Getting The Numbers Wrong
Miscalculating notice, redundancy or leave entitlements is a common pain point. Cross-check with the relevant award/EA, your contract, and practical resources like the Redundancy Calculator and this final pay guide.
Overlooking Probation Or Service Exceptions
Some entitlements depend on service length. The process must still be fair and consistent, but if you’re within a probation period or dealing with short service, read up on termination during probation and confirm which entitlements apply.
Missing The Basics: Contracts And Policies
Up-to-date contracts and policies make the process smoother. Ensure each team member has a current Employment Contract and that your workplace rules are documented (a Staff Handbook Package is a practical way to bundle essential policies). If you’re planning a restructure that may affect multiple staff, consider getting help to prepare the right letters and checklists through a Redundancy Document Suite.

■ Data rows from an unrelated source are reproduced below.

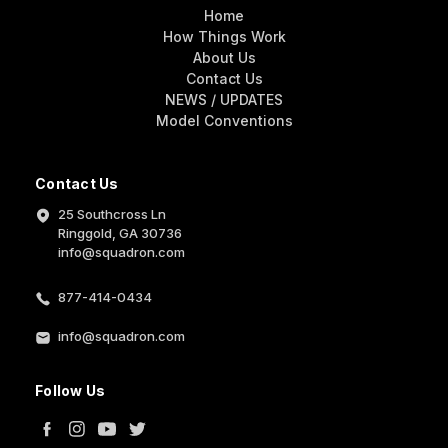
Home
How Things Work
About Us
Contact Us
NEWS / UPDATES
Model Conventions
Contact Us
25 Southcross Ln
Ringgold, GA 30736
info@squadron.com
877-414-0434
info@squadron.com
Follow Us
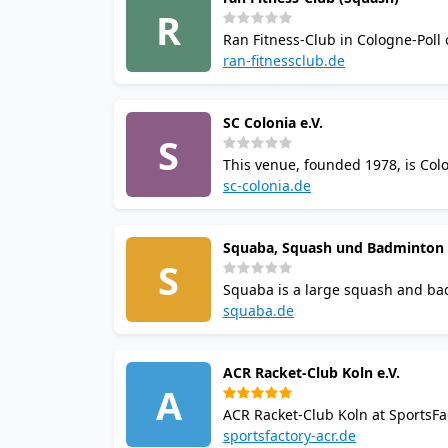
R
Ran Fitness-Club in Cologne-Poll 
and over 100 monthly fitness cou
ran-fitnessclub.de
SC Colonia e.V.
S
This venue, founded 1978, is Colo
14 squash courts, coaching, saun
sc-colonia.de
round.
Squaba, Squash und Badminton
S
Squaba is a large squash and ba
badminton courts. Enjoy sauna faci
squaba.de
destination in east Cologne.
ACR Racket-Club Koln e.V.
A
ACR Racket-Club Koln at SportsFa
coaching, online booking, sauna, 
sportsfactory-acr.de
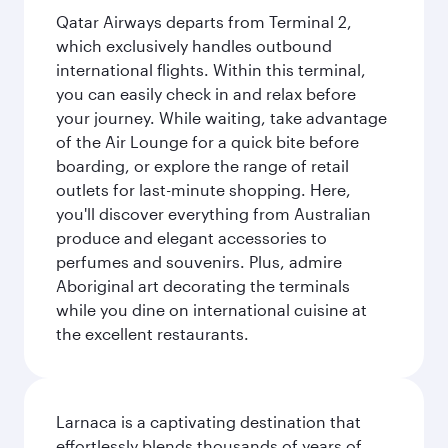
Qatar Airways departs from Terminal 2,
which exclusively handles outbound
international flights. Within this terminal,
you can easily check in and relax before
your journey. While waiting, take advantage
of the Air Lounge for a quick bite before
boarding, or explore the range of retail
outlets for last-minute shopping. Here,
you'll discover everything from Australian
produce and elegant accessories to
perfumes and souvenirs. Plus, admire
Aboriginal art decorating the terminals
while you dine on international cuisine at
the excellent restaurants.
Larnaca is a captivating destination that
effortlessly blends thousands of years of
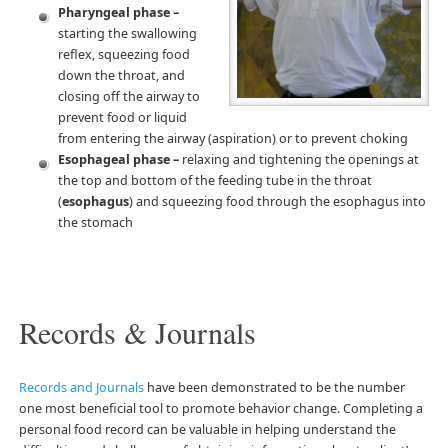
Pharyngeal phase –
starting the swallowing
reflex, squeezing food
down the throat, and
closing off the airway to
prevent food or liquid
from entering the airway (aspiration) or to prevent choking
Esophageal phase –
relaxing and tightening the openings at
the top and bottom of the feeding tube in the throat
(
esophagus
) and squeezing food through the esophagus into
the stomach
Records & Journals
Records and Journals
have been demonstrated to be the number
one most beneficial tool to promote behavior change. Completing a
personal food record can be valuable in helping understand the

Not Planning Communications
How you announce a restructure matters. Share the “why” at a business level, avoid commentary on individual performance, and equip leaders to answer questions. Thoughtful communication reduces anxiety and preserves your employer brand.
Key Takeaways
- Redundancy is about the role, not the person. It’s genuine when the job is no longer required, you consult where required, and redeployment isn’t reasonable.
- Follow a clear process: define the business case, check awards/agreements, consult, explore redeployment, decide and confirm in writing, and pay entitlements correctly and on time.
- Calculate entitlements carefully, including notice (or in lieu), redundancy pay (if applicable), and accrued leave. Use practical tools like the Redundancy Calculator and check whether super applies.
- Avoid common pitfalls: skipping consultation, overlooking redeployment, using redundancy to fix performance issues, misapplying selection criteria, or miscalculating payments.
- Good documentation helps: current Employment Contracts, clear policies, and well-prepared letters reduce risk and make the process smoother.
- If in doubt, get tailored guidance early-one misstep can turn a lawful restructure into a costly dispute.